Jace soltó una palabrota entre dientes.
—Mire, le haré cualquier juramento que quiera para probar que no miento. Está usando la Espada y la Copa para invocar demonios y controlarlos. Cuanto más tiempo desperdicie usted conmigo, más puede él aumentar su ejército. Para cuando se dé cuenta de que él no hará el intercambio, ya no tendrá ninguna posibilidad contra él...
La Inquisidora se apartó con un resoplido de repugnancia.
—Estoy cansada de tus mentiras.
Jace contuvo el aliento con incredulidad mientras ella le daba la espalda y se marchaba a grandes zancadas en dirección a la puerta.
—¡Por favor! —gritó el chico.
Ella se detuvo en la puerta y volvió la cabeza para mirarle. Jace sólo pudo ver la sombra angulosa de la cara, la barbilla puntiaguda y unos huecos oscuros en las sienes. Las ropas grises se perdían entre las sombras, lo que le hacía parecer una calavera incorpórea flotante.
—No creas —dijo ella— que devolverte a tu padre es lo que realmente quiero hacer. Es algo mejor de lo que Valentine Morgenstern merece.
—¿Qué se merece?
—Sostener el cuerpo sin vida de su hijo en brazos. Ver a su hijo muerto y saber que no hay nada que pueda hacer, ningún hechizo, ningún ensalmo, ningún trato con el infierno que pueda traerle de vuelta... —Se interrumpió—. Debería saberlo —siguió en un susurro, y empujó la puerta, las manos raspando sobre la madera.
La puerta se cerró tras ella con un chasquido dejando a Jace con las muñecas ardiendo y la mirada fija en el hueco de la puerta con expresión desconcertada.
Clary colgó el teléfono enfadada.
—No responde.
—¿A quién intentabas llamar?
Luke iba por la quinta taza de café y Clary empezaba a preocuparse por él. ¿Existía el envenenamiento por cafeína? Él no parecía estar al borde de un ataque ni nada así, pero, disimuladamente, Clary desenchufó la cafetera al volver hacia la mesa, sólo por si acaso.
—¿Simón?
—No, me siento rara despertándole durante el día, aunque dijo que no le molesta siempre y cuando no tenga que ver la luz.
—Entonces...
—Llamaba a Isabelle. Quiero saber qué está pasando con Jace.
—¿No ha contestado?
—No.
A Clary le gruñía el estómago, así que fue a la nevera, sacó un yogur de melocotón y se lo comió mecánicamente, sin saborearlo. Iba por la mitad cuando recordó algo.

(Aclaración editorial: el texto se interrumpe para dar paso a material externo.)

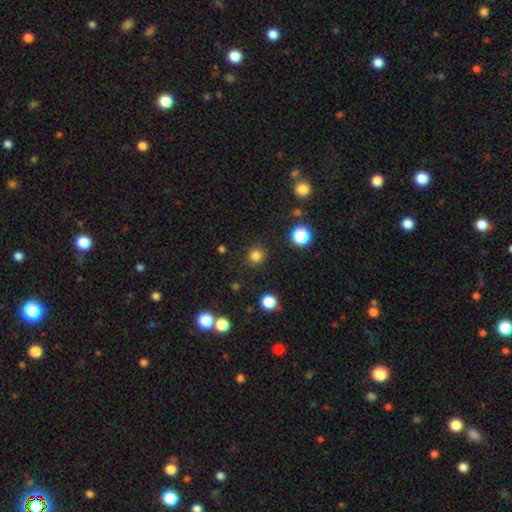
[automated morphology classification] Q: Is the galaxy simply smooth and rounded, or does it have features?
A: smooth — 81%.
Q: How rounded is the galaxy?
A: round — 93%.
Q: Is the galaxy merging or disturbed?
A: none — 90%.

—Maia —dijo—. Deberíamos ver si está bien. —Dejó el yogur—. Ya voy yo.
—No, yo soy su jefe de manada. Confía en mí. Puedo tranquilizarla si está alterada —indicó Luke—. Regresaré en seguida.

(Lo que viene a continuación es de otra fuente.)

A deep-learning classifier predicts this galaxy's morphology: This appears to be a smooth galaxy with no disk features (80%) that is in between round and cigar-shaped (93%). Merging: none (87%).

—No digas eso —suplicó Clary—. No lo soporto cuando la gente dice eso.
Él le dedicó una sonrisa torcida y fue hacia el vestíbulo. Al cabo de pocos minutos estaba de vuelta, con expresión anonadada.
—Se ha ido.
—¿Ido? ¿Qué quieres decir?
—Se ha marchado a hurtadillas de la casa. Ha dejado esto.
Arrojó un pedazo de papel doblado sobre la mesa. Clary lo recogió y leyó las frases garabateadas con el entrecejo fruncido:
Perdón por todo. He ido a reparar el daño. Gracias por lo que has hecho. Maia.

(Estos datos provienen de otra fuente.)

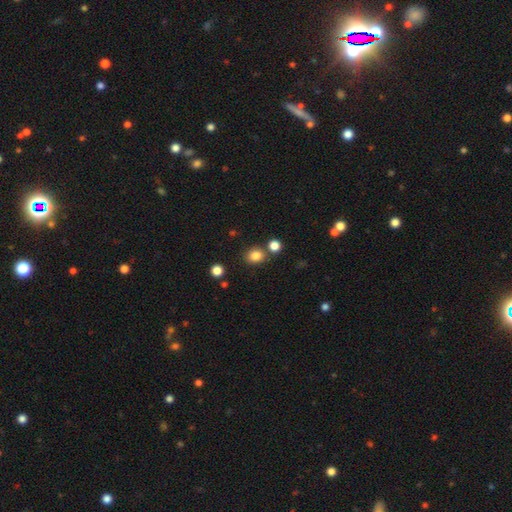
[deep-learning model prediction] Smooth or featured? smooth (83%)
How rounded? round (69%)
Merging? none (76%)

—¿«Ido a reparar el daño»? ¿Qué significa?
—Esperaba que tú lo supieras —dijo Luke con un suspiro.
—¿Estás preocupado?
—Los demonios raum son rastreadores —respondió Luke—. Encuentran a la gente y se la llevan a quienquiera que los haya invocado. Aquel demonio aún podría estar buscándola.